To supplement the exhibit on Voltaire, we have conducted further research on the exhibit’s centre piece. It is a handsome standing portrait of Voltaire represented in the later years of his life, with calligraphic flourishes on his jacket, hat under one arm, and a cane in the other, entitled “PRIERE DE VOLTAIRE”. Printed in Paris in 1805, this engraved portrait turns out to be quite rare.

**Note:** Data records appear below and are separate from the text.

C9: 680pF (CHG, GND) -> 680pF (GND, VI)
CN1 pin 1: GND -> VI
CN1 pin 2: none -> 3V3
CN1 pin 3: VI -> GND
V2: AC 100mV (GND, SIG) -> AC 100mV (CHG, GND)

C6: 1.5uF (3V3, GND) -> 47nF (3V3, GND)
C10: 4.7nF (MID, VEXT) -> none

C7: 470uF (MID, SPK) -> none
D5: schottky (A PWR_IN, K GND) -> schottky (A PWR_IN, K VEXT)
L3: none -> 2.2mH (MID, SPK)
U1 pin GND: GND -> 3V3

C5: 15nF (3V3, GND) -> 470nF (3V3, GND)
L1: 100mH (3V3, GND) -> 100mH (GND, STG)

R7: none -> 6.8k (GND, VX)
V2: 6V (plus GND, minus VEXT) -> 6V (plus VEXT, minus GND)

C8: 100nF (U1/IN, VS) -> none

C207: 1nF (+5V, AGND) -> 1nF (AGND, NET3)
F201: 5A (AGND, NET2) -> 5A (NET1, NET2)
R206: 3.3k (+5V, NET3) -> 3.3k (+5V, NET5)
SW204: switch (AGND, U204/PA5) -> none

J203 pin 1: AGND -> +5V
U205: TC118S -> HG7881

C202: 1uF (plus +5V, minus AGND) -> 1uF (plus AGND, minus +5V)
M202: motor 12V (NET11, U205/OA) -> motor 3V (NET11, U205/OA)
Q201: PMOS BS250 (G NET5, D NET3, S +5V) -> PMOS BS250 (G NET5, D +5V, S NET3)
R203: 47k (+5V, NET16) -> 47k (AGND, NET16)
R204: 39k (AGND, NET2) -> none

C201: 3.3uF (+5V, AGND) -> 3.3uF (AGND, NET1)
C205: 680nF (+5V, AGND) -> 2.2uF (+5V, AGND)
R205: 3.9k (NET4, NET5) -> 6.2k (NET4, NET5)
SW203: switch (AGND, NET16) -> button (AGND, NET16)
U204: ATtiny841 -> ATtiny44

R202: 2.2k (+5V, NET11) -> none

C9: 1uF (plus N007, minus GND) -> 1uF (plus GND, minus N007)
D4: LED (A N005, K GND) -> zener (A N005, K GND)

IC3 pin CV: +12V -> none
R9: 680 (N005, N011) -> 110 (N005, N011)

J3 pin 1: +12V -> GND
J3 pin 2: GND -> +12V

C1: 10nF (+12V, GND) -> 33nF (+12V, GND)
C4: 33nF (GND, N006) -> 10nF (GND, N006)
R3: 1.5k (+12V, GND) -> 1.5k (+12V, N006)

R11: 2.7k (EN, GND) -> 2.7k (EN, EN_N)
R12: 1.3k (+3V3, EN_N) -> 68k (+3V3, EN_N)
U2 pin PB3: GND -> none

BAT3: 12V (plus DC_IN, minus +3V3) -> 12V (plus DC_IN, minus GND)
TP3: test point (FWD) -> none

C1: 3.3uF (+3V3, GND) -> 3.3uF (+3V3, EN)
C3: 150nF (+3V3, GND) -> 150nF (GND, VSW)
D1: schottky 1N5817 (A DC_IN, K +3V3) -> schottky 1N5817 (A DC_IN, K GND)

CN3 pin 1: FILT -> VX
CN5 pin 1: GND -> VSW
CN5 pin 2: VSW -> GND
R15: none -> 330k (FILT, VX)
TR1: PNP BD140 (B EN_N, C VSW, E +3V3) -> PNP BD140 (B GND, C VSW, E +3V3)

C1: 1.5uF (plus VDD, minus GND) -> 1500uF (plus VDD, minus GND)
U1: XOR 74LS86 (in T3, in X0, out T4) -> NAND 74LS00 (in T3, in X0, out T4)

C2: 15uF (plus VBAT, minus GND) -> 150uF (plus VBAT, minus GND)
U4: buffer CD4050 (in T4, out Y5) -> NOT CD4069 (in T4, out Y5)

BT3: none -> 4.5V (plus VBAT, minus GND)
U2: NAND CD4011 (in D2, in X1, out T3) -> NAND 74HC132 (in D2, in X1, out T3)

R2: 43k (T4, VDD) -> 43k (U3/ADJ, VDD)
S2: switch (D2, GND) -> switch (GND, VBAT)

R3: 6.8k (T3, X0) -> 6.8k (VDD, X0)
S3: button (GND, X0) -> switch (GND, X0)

Exhibitions are a matter of team work. First of all, our sincere thanks to Michael David Miller, Liaison Librarian for French Language and Literature from McGill’s Humanities and Social Sciences Library, who helped to prepare and mount the “Celebrating Voltaire” exhibition. As for the image, thanks to Greg Houston of Digitization Initiatives, for digitizing several Voltaire-related imprints; and to Lauren Goldman, Communications Officer from the McGill Library, who integrated this image into various announcements relative to our series “Celebrating Voltaire”. Selection for the exhibition was accomplished in collaboration with the Head of Rare Books and Special Collections, Dr. Richard Virr, who identified and designated this print as the “brand” image for the McGill Voltaire Collection. This flurry of activity of course was inspired by the recent extraordinary acquisition in 2013 of the J. Patrick Lee Voltaire Collection. In the case of this print, we are making connections from the established collections to the topic of Voltaire.
It is uncommon to see an engraving signed by a woman in the early 19th century. Unfortunately we do not know more about Madame Lamothe for the time being.
Secondly, McGill’s use of the print as advertisement has not always made obvious the text printed beneath the portrait: a “Prayer ”engraved in roman lettering, consisting of 8 lines of poetry, in 4 rhyming couplets. In fact, the text can be traced to an earlier print (de Vinck 4102), probably from the 18th century.
The plate is signed on the left side of the portrait as: “Gravé par Madame Lamothe”; and dated on the right side as: “Le premier Germinal An 13” (ie. March 22, 1805). At the bottom centre of the plate, is inscribed the place of printing and publication: “Chez l’Auteur, rue St. Honoré, N°145, pres [sic] l’Oratoir, A Paris. – Déposé à la Bibliothèque Nationale. This print of Voltaire is indeed held at the Bibliothèque nationale de France, but for the moment no other locations can be found, including other institutions in North America.
McGill has the good fortune to possess a second print by Madame Lamothe of the rival “philosophe” Jean-Jacques Rousseau. It is dated “Janvier 1806”, and is entitled: “PENSÉE DE J.J. ROUSSEAU”. The outline for the artistry and the layout for the lettering is almost identical as the former print of Voltaire. In the second example, Rousseau is shown gathering flowers, walking in the opposite direction, hat under his arm, a cane in his hand, and done up with a similar calligraphic treatment of jacket. The image is again accompanied by 8 lines of text, this time in prose, and engraved in the same style of roman lettering. Both prints are of the same plate size: 27 x 18 cm and the same sheet size 33 x 25 cm.
A second state exists in the print collections of the Bibliothèque nationale de France (de Vinck 6333), with the following imprint information: “A Paris chez l’auteur, Rue St. Magloire, no. 2” – which is engraved slightly higher on the plate. We think that the original plate was altered to accommodate this new address and reprinted.
With regards to the source of inspiration for these portraits, we have located two distinct prototypes in the collections at the Château de Versailles, which clearly served as the basis for Madame Lamothe’s particular compositions some 25 years later: one of Voltaire dating from 1778; and the other of Rousseau, dated 1779, signed Moreau le jeune after a drawing by Mayer (ie. Georg Friedrich Meyer).
It is not odd to pair the images of the two philosophers – both died in the same year, 1778, and both were instrumental somehow in the French Enlightenment. Their images circulated widely following their deaths. These works suggest the continued importance of the two philosophers at the time of the creation of these two engravings (1805 and 1806).
As for their entry into McGill collections, the prints were accessioned as a pair, roughly between 1946 and 1965, into the European folio print collection, inventoried as numbers 44a/ 44b.
There is much more to gather about the artist, the scarcity of the prints, and their provenance. We invite you to have a look at the “Voltaire” engraving while it is on view in the exhibition, and look forward to any feedback concerning the possible locations of these prints elsewhere in the world.